Камнем преткновения для теории Татищева явилось крепостничество. Рабство или невольничество (третий вид узды неволи) Татищев признавал противоестественным, противоречащим природе человека, естественному праву защищаться и обороняться от насильственного порабощения. "Раб, самим ли его господином покоренный или от покорившего наследством и куплею полученный, имеет право от онаго насилия или покорения искать свободы, как только может способ тому улучить".

Введение крепостного права было ошибкой Бориса Годунова, считал Татищев. "До царства Борисова в Русии крестьянство было все вольное, но он слуг, холопей и крестьян сделал крепостными". Это нарушение древних обычаев вызвало большие смуты — сначала взволновались крестьяне, а затем, когда цари попытались вернуть крестьянам свободу, возмутились дворяне.

"Вольность крестьян и холопов... во всех европейских государствах узаконена, — писал Татищев, — и многую в себе государствам пользу заключает". Она была бы полезна и в России -— крестьяне не разорялись бы "беспутными отчинниками", не было бы побегов, тяжб, ябед, судов, коварств, государство имело бы больше "добрых, верных и способных служителей".

Осудив крепостное право в теории, в истории и отчасти на практике, Татищев выдвинул против его отмены ряд доводов. Он утверждал, что освобождение крестьян породило бы "смятение, распри, коварства и обиды" и потому опасно, "дабы ища в том пользы, большего вреда не принести". Кроме того, вольность крестьянства, писал Татищев, "с нашею формою правления монаршего не согласуется), и вкоренившийся обычай неволи переменить небезопасно".

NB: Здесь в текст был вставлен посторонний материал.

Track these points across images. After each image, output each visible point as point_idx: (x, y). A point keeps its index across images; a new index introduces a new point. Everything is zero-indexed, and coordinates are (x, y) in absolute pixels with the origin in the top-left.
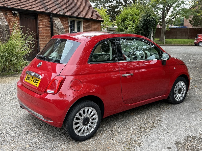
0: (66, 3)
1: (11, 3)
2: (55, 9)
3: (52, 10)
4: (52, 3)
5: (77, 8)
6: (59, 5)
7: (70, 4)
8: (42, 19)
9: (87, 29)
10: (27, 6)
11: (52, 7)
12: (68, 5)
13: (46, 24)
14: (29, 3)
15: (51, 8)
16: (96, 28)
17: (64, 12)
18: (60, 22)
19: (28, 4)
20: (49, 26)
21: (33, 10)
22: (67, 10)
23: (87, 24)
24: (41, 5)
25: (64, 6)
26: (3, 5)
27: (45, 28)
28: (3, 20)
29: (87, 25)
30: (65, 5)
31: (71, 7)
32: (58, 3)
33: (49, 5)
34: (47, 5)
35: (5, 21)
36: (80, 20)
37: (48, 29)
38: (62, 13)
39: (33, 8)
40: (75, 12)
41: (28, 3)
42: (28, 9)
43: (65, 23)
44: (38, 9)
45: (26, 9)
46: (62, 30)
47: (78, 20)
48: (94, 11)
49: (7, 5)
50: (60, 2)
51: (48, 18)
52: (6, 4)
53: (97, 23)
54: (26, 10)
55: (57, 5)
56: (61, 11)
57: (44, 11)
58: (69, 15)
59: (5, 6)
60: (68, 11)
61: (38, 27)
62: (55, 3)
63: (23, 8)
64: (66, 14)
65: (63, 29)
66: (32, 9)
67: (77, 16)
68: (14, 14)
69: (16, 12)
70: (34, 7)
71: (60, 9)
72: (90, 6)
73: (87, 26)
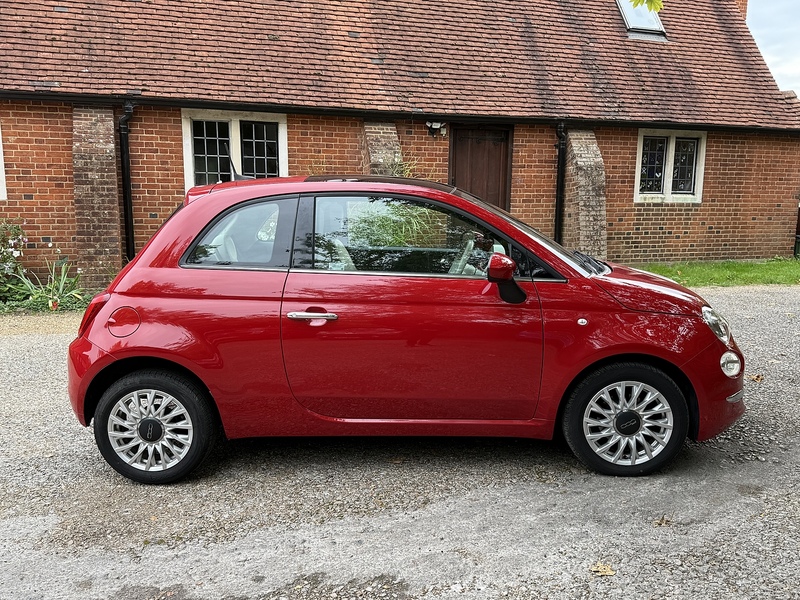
0: (645, 79)
1: (429, 101)
2: (585, 104)
3: (572, 107)
4: (583, 84)
5: (691, 91)
6: (607, 90)
7: (664, 80)
8: (529, 141)
9: (727, 165)
10: (480, 103)
11: (574, 98)
12: (649, 84)
13: (542, 157)
14: (490, 94)
15: (571, 103)
16: (778, 162)
17: (621, 109)
18: (594, 147)
19: (484, 98)
20: (554, 162)
21: (497, 113)
22: (641, 104)
23: (729, 147)
24: (532, 96)
25: (628, 92)
26: (398, 109)
27: (536, 166)
28: (391, 149)
29: (727, 151)
30: (638, 88)
31: (665, 89)
32: (606, 81)
33: (566, 93)
34: (558, 93)
35: (395, 153)
36: (695, 134)
37: (546, 172)
38: (612, 114)
39: (498, 108)
40: (674, 107)
41: (485, 94)
42: (479, 113)
43: (622, 148)
44: (515, 108)
45: (471, 112)
46: (595, 173)
47: (681, 133)
48: (779, 97)
49: (413, 106)
50: (616, 77)
51: (553, 137)
52: (411, 105)
53: (783, 140)
54: (471, 117)
55: (598, 90)
56: (606, 109)
57: (536, 114)
58: (640, 119)
59: (406, 109)
60: (643, 106)
61: (512, 166)
62: (592, 85)
63: (461, 112)
64: (628, 118)
65: (597, 167)
66: (493, 113)
67: (679, 121)
68: (433, 131)
69: (436, 126)
70: (502, 104)
71: (609, 102)
72: (761, 79)
73: (728, 156)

Татищев был первым из тех просвещенных российских дворян, которые понимали несоответствие крепостного права и гуманизму, и сколько-нибудь рациональному способу ведения хозяйства, но не желали расстаться с десятками, сотнями, тысячами крепостных и потому печалились бесхозяйственностью "беспутных отчинников", романтически всхлипывали о "жестокосердии" злых помещиков, дерзко рассуждали о противоречиях законов гражданских естественным, природным законам и находили утешение лишь в убеждении, что без опеки и руководства просвещенного и мудрого помещика ленивый и невежественный мужик неизбежно погибнет. "Была бы ему, — писал Татищев, — воля гибелью".